Because the Cosmos RC1000 can accomodate 2*140mm fans it wasn't a simple bolt on and forget about it job. So after a fair bit of pondering I've made a fitting plate out of perspec and i'll cut the case out to maximise air flow.
Set up and ready to cut






Bugger !
Learn from my foolishness and drill a small pilot hole before drilling a larger hole close to an edge.






Thankfully the superglue worked
And finally cut.





Test fitting - It's going to work 






The down side of this approach is that the fans are going to have to be turned upside down in order to pull air through the rad. Not a problem but aesthetically less pleasing.

Figuring out how to mount the radiator has also been a pain as the fan holes in the top of the case don't line up with the rads fan holes. Thankfully I still have some spare perspex so another fitting plate made and I now ready to cut the case and mount the rad.
Although not strictly neccessary flame polished the acrylic just to give it a nicer finish. Looks great






Alas I don't have a workshop at the mo and I don't want to annoy the neighbours so I can't cut the case till tomorrow. Thankfully (in the nicest possible way) my girlfriend is laid up in bed with a bad back at the moment.
Just as well really






I've also gone a bit mad and just bought a second 8800 GTX to go SLI  

I am not sure whether i'm going to be overloading the capacity of the loop. Hopefully not.
Any thought ?
If I am would it be better to run another loop for the CPU or do you recon I could get away with just putting another .120 rad in the loop?
Would the single DDC ultra pump be man enough for the job?

Onwards and upwards - roll on the 25th and the delivery of the back ordered parts.


----------



## kenkickr (Jun 17, 2008)

▸ **Supplied data**:
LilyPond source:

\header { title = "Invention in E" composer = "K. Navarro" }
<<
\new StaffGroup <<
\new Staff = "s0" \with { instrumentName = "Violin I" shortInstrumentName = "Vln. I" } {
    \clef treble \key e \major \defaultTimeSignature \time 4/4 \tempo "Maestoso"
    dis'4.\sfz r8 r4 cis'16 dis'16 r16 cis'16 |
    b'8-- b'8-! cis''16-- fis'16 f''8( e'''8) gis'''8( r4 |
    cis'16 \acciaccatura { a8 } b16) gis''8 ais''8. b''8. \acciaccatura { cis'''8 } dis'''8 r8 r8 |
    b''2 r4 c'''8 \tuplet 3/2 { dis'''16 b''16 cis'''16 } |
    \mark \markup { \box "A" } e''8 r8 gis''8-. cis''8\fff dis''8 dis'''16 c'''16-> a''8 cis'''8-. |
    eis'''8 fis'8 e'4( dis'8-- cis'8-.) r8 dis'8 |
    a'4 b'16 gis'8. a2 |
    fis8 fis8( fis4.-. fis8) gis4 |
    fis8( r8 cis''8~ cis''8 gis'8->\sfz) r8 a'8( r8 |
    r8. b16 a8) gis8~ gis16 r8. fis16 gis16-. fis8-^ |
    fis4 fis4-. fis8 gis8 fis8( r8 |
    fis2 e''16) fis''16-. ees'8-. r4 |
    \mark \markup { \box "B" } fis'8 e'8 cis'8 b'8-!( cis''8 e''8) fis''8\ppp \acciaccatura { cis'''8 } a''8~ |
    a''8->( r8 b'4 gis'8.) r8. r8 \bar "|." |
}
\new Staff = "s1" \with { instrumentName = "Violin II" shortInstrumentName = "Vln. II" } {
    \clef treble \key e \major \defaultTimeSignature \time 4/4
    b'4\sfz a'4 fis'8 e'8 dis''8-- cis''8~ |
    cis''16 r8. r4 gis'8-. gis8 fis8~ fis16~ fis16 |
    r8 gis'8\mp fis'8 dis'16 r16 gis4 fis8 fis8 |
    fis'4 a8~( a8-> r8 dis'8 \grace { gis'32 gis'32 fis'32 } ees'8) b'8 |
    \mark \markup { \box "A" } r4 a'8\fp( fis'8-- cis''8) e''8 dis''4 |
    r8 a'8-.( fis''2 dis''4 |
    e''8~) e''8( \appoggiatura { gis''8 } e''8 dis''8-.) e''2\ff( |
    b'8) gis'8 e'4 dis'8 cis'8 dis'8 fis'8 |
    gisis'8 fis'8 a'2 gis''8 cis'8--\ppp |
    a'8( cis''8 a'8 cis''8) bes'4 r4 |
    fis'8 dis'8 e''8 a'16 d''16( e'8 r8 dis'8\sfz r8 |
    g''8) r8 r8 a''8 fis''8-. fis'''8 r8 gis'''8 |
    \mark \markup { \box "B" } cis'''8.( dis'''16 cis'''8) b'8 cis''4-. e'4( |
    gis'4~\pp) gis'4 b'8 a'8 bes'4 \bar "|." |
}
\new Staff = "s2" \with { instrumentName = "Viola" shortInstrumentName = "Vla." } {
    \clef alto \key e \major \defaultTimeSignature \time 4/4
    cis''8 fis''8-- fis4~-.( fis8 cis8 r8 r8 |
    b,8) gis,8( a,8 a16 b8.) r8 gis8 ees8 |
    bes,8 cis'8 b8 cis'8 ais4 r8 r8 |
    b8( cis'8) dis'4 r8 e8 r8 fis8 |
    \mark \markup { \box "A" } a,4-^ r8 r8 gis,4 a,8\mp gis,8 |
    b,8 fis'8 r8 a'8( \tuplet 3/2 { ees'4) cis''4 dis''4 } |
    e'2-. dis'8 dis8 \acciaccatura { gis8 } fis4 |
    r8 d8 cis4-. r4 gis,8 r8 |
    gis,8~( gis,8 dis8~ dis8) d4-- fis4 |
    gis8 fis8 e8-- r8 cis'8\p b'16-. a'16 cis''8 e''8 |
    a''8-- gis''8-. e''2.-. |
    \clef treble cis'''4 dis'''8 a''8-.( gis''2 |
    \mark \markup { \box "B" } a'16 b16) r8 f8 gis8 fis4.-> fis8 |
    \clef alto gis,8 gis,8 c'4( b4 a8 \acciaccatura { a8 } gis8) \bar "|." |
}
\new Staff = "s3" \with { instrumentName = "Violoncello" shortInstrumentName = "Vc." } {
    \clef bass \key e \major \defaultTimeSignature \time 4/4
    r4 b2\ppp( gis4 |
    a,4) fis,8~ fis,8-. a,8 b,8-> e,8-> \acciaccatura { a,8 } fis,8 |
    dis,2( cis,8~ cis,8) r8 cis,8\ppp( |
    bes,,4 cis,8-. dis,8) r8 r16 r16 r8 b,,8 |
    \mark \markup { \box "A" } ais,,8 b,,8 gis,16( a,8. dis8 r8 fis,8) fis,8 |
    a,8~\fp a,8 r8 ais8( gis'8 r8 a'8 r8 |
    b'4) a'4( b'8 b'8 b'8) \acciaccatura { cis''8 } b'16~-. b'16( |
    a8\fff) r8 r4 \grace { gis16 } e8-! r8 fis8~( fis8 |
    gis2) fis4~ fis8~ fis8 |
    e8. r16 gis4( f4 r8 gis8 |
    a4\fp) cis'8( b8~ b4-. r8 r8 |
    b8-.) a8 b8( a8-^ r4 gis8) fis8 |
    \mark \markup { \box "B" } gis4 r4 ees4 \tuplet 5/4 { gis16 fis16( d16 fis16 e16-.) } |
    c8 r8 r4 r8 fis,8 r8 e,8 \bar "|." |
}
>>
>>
* * *
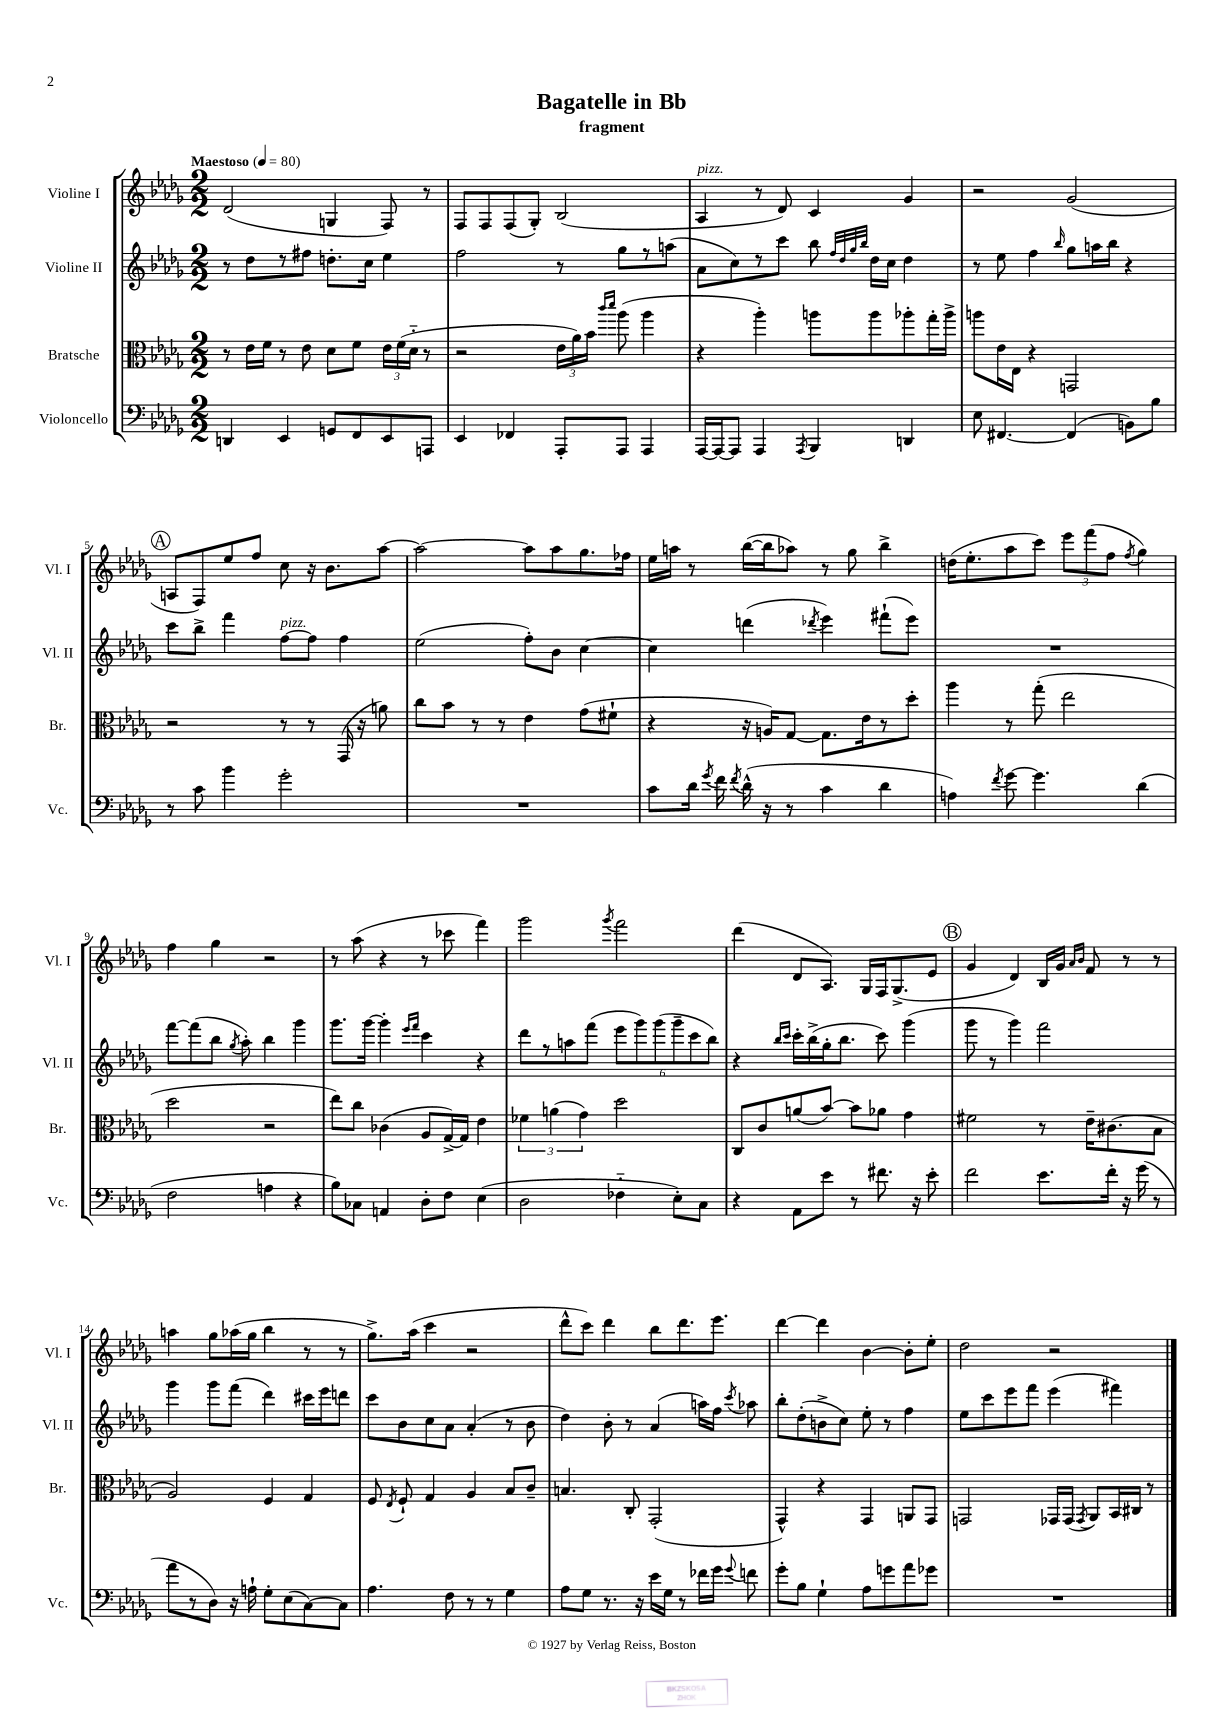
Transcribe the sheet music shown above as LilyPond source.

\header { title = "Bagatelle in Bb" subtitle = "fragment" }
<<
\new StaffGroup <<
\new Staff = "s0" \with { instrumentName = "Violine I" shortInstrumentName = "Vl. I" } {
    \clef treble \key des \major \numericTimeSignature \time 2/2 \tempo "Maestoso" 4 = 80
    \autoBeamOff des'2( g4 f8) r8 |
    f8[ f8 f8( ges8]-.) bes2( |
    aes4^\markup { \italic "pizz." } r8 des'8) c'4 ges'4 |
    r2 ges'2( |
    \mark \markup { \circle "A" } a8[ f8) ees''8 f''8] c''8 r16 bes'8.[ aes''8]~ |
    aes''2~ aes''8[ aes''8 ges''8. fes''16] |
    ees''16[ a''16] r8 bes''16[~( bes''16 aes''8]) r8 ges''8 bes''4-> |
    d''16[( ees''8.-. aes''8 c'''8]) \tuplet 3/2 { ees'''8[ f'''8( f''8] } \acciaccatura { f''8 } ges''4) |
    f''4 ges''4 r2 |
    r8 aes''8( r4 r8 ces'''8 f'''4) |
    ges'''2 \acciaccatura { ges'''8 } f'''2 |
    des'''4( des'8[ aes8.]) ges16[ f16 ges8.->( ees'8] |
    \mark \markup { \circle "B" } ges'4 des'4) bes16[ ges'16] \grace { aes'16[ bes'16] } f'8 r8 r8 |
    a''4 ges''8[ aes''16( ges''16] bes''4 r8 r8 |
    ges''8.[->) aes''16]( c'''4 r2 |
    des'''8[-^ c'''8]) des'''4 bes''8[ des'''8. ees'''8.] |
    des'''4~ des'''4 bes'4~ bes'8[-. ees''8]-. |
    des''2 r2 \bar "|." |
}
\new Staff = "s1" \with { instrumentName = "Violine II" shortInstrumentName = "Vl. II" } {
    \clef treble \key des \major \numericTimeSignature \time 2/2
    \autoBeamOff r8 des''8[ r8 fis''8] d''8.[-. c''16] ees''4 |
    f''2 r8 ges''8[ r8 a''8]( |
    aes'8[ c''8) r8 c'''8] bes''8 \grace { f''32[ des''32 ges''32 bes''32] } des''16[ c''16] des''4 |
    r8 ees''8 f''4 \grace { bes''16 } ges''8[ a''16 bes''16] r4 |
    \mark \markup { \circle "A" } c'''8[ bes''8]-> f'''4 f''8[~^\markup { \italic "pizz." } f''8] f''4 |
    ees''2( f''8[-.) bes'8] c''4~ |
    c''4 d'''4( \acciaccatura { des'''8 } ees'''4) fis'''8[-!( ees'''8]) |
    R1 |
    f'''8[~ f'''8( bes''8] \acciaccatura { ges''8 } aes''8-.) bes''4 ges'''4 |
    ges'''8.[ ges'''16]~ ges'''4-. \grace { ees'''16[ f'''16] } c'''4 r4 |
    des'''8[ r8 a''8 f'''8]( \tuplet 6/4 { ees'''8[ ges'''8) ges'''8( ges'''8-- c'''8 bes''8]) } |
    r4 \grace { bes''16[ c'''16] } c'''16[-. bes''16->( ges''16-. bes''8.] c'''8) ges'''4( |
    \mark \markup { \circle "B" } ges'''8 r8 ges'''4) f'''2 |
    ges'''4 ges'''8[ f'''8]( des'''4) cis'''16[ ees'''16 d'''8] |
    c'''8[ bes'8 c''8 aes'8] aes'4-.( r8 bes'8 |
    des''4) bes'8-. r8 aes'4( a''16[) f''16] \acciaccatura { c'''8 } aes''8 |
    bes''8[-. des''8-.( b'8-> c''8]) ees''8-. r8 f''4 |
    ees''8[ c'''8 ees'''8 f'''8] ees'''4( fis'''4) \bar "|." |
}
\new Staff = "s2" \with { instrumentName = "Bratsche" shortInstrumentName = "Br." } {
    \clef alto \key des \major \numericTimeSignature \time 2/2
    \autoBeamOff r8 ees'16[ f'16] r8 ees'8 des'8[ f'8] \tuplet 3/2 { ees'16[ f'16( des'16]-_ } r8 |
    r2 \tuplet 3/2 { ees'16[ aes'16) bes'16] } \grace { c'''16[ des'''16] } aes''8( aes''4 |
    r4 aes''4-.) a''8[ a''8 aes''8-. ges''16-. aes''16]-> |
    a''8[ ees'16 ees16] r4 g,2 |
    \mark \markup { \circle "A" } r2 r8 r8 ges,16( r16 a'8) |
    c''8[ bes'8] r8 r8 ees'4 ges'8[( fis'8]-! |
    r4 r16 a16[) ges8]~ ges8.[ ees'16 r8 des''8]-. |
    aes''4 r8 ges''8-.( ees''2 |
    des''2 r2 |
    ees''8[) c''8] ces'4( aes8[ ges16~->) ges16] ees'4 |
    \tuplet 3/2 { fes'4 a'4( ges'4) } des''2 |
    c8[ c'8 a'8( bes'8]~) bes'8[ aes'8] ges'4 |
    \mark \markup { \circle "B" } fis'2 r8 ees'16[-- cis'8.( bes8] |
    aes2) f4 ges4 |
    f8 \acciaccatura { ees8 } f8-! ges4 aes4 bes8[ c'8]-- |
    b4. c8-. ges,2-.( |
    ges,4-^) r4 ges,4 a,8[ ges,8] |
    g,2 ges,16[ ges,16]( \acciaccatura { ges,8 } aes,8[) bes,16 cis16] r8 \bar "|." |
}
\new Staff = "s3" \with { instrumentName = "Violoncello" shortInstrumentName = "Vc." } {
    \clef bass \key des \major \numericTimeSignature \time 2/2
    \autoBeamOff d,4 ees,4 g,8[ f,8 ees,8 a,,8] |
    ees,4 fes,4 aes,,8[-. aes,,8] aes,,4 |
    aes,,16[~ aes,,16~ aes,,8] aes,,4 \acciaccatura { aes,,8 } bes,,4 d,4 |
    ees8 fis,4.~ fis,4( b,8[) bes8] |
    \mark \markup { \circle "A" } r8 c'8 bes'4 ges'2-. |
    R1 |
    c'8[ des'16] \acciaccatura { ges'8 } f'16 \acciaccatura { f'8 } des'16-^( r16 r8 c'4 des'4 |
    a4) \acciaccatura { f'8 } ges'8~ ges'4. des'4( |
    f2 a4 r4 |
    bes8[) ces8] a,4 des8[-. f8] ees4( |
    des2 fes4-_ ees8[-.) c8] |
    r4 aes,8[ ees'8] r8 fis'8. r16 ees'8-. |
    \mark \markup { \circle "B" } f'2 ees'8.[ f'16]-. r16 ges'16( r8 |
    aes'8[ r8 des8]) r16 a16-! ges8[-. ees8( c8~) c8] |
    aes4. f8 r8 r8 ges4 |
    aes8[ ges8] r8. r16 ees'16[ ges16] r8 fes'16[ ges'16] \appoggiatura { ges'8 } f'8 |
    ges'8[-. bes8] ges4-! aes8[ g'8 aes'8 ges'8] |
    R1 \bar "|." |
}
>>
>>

▸ **Task**:
Transcribe the passage of the case-modding build log, everything from "Any thought ?" down to "in the loop?", reproducing its wording and spelling without alteration.

▸ **Solution for this exercise**:
Any thought ?
If I am would it be better to run another loop for the CPU or do you recon I could get away with just putting another .120 rad in the loop?